→ Texte d'étude:
Les ânes n’ont jamais été le problème

Dans l’Ancien Testament, Dieu nous ordonne de ne pas ignorer les bêtes de somme perdues ou en difficulté. Quelle leçon pouvons-nous en tirer aujourd’hui ?

Combien d’ânes possédez-vous ? Je vais commencer par moi : Zéro. Je possède, à ce stade de ma vie, zéro âne. Je n’ai jamais possédé d’âne auparavant, et à moins que ma vie ne prenne une tournure particulièrement drastique et inattendue, je peux dire avec une certitude raisonnable que je ne posséderai pas d’âne à aucun moment dans le futur. C’est un détail important à souligner, car je trouve que l’Ancien Testament consacre beaucoup de temps à élaborer des règles concernant les ânes

Il existe des règles sur ce qui se passe si votre âne tombe dans une fosse (Exode 21:33), ou s’il est volé, mais retrouvé vivant plus tard (Exode 22:4), des procédures à suivre si votre voisin est chargé de garder votre âne et que celui-ci s’enfuit (versets 10-11), des instructions si vous pensez que votre voisin a volé votre âne (verset 9), des ordonnances dans le cas où l’âne de votre voisin meurt sous votre surveillance (verset 14), ou sur ce qu’il faut faire de vos ânes premiers-nés (Exode 34:20), une loi sur l’observance du sabbat et le soin de votre âne (Exode 23:12), des règles sur la façon de labourer avec votre âne (Deutéronome 22:10), et même un commandement sur le genre de sentiments que vous ne devriez pas avoir envers les ânes qui ne sont pas les vôtres (Exode 20:17).

→ Données fournies:
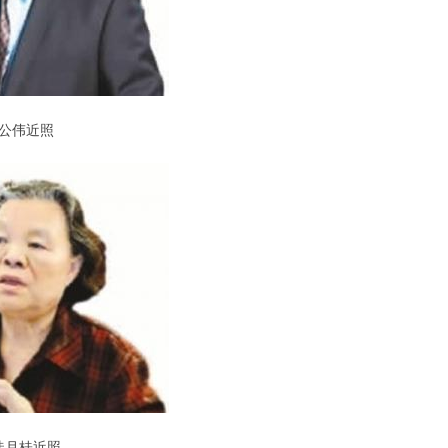
公伟近照
徒月桂近照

→ Travail à effectuer:
A - Reformulez sous forme de liste le paragraphe du texte d'étude qui commence par « Il existe des règles sur ce qui se passe », en conservant chaque règle et sa référence.
B - Poursuivez le texte d'étude sur les ânes dans l'Ancien Testament à partir de sa dernière phrase.
Les lignes fournies ne sont d'aucune utilité pour ce travail.

→ Liste des réponses:
A -
Il existe des règles concernant :
- la chute de votre âne dans une fosse (Exode 21:33) ;
- le vol d'un âne retrouvé vivant plus tard (Exode 22:4) ;
- la fuite de votre âne confié à la garde d'un voisin (versets 10-11) ;
- le soupçon qu'un voisin a volé votre âne (verset 9) ;
- la mort de l'âne d'un voisin placé sous votre surveillance (verset 14) ;
- le sort des ânes premiers-nés (Exode 34:20) ;
- l'observance du sabbat et le soin de l'âne (Exode 23:12) ;
- la façon de labourer avec un âne (Deutéronome 22:10) ;
- les sentiments à ne pas éprouver envers les ânes d'autrui (Exode 20:17).

B -
En gros, si vous êtes propriétaire d’un âne et que vous avez une question liée à l’âne, l’Ancien Testament fournit des réponses. Mais qu’en est-il pour vous tous, si vous n’avez jamais eu d’âne ? Comme moi, vous pourriez être tenté de survoler ce genre de passages. Cet article explique en partie pourquoi ce serait en fait une très mauvaise idée.

Ce n’est pas vraiment une question d’animal

Lorsque l’apôtre Paul a écrit aux Corinthiens, il leur a rappelé une loi de l’Ancien Testament : « Car il est écrit dans la loi de Moïse : Tu ne muselleras point le bœuf quand il foule le grain. » (1 Corinthiens 9:9). Là encore, à première vue, il semble que cela ne soit utile que… si vous avez un bœuf. Mais Paul tourne ensuite la première page de couverture et nous montre ce qui est au cœur de la question : Dieu se met-il en peine des bœufs, ou parle-t-il uniquement à cause de nous ? » (versets 9-10, italiques ajoutés). Le contexte montre que Paul insistait sur la nécessité de soutenir ceux qui prêchent l’Évangile. Les ânes, les bœufs, tout cela est secondaire. Derrière cette montagne d’ordonnances relatives aux ânes se cache un ensemble de principes.

Ce que nous recherchons en réalité ici, ce sont des règles pour résoudre les conflits. Pour apprendre à être des membres dignes de confiance et fiables au sein d’une société. Pour comprendre que notre propre malheur n’est pas toujours la faute de quelqu’un d’autre. Pour reconnaître et honorer les bénédictions de Dieu dans nos vies. Pour nous préparer au succès plutôt qu’à l’échec. Dieu ne se préoccupe pas principalement des ânes. Il se soucie de nous. Il a des leçons à nous enseigner, des principes que nous devons apprendre et respecter. Si nous survolons les ânes, nous survolons les leçons.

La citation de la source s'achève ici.